START Exercise input
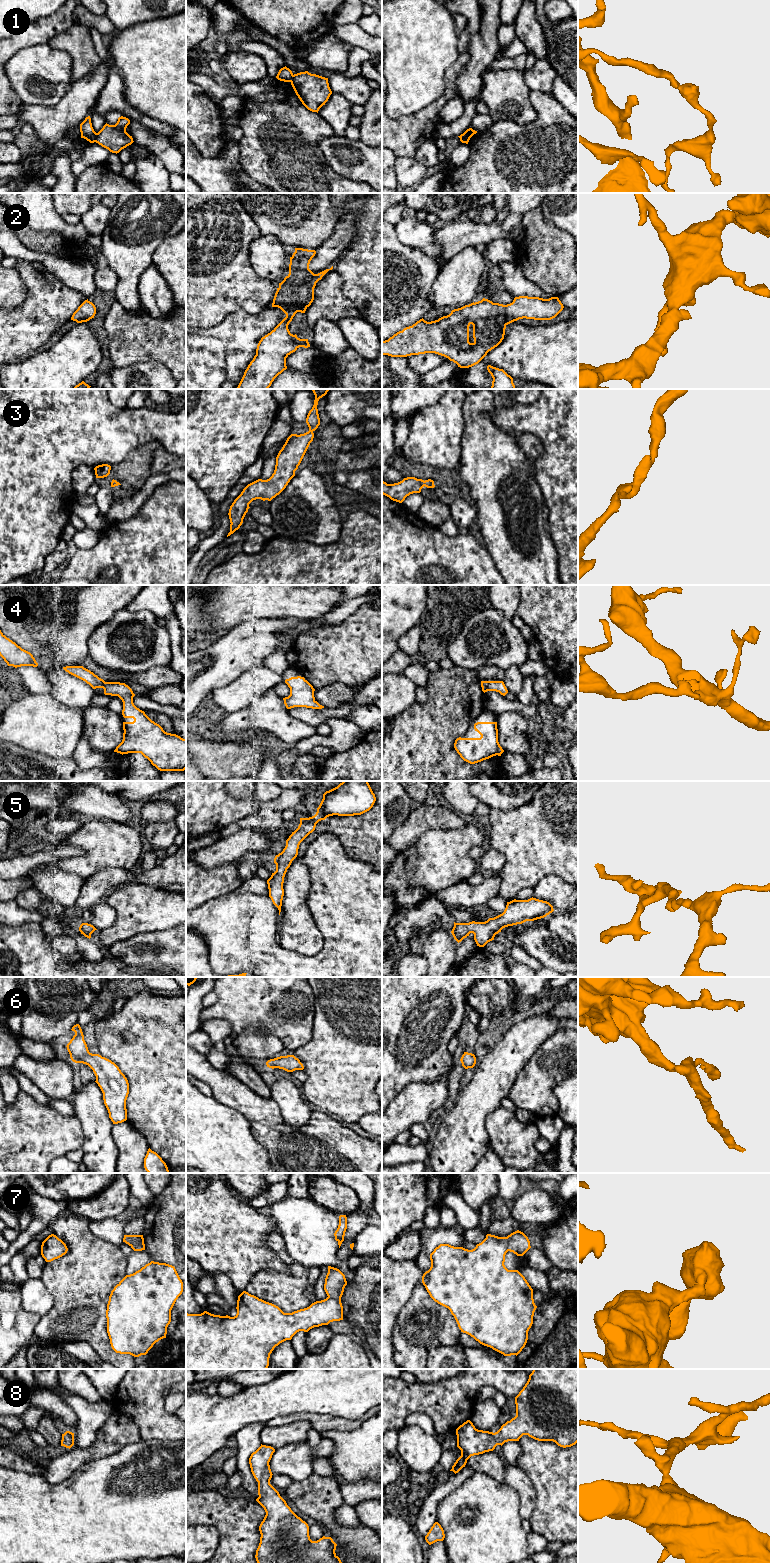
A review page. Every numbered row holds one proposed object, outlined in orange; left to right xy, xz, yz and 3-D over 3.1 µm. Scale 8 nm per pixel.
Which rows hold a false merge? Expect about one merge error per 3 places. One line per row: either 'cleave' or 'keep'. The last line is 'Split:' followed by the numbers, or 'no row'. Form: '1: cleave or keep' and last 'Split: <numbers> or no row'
1: cleave
2: keep
3: keep
4: keep
5: keep
6: keep
7: cleave
8: keep
Split: 1, 7

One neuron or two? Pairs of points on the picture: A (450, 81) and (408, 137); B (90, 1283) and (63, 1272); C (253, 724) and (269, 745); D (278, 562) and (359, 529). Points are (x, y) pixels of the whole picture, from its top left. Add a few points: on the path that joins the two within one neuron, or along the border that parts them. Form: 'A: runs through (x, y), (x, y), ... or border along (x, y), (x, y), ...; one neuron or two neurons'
A: runs through (447, 95), (422, 123); one neuron
B: runs through (83, 1283), (70, 1279); one neuron
C: border along (253, 731), (267, 730), (279, 739); two neurons
D: runs through (298, 562), (326, 562), (339, 549); one neuron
END Exercise input
What is being asked:
Only the lines from the one that contains "Which rows hold" to the end of the entries above should be given again, exactly and in full.

Output below:
Which rows hold a false merge? Expect about one merge error per 3 places. One line per row: either 'cleave' or 'keep'. The last line is 'Split:' followed by the numbers, or 'no row'. Form: '1: cleave or keep' and last 'Split: <numbers> or no row'
1: cleave
2: keep
3: keep
4: keep
5: keep
6: keep
7: cleave
8: keep
Split: 1, 7

One neuron or two? Pairs of points on the picture: A (450, 81) and (408, 137); B (90, 1283) and (63, 1272); C (253, 724) and (269, 745); D (278, 562) and (359, 529). Points are (x, y) pixels of the whole picture, from its top left. Add a few points: on the path that joins the two within one neuron, or along the border that parts them. Form: 'A: runs through (x, y), (x, y), ... or border along (x, y), (x, y), ...; one neuron or two neurons'
A: runs through (447, 95), (422, 123); one neuron
B: runs through (83, 1283), (70, 1279); one neuron
C: border along (253, 731), (267, 730), (279, 739); two neurons
D: runs through (298, 562), (326, 562), (339, 549); one neuron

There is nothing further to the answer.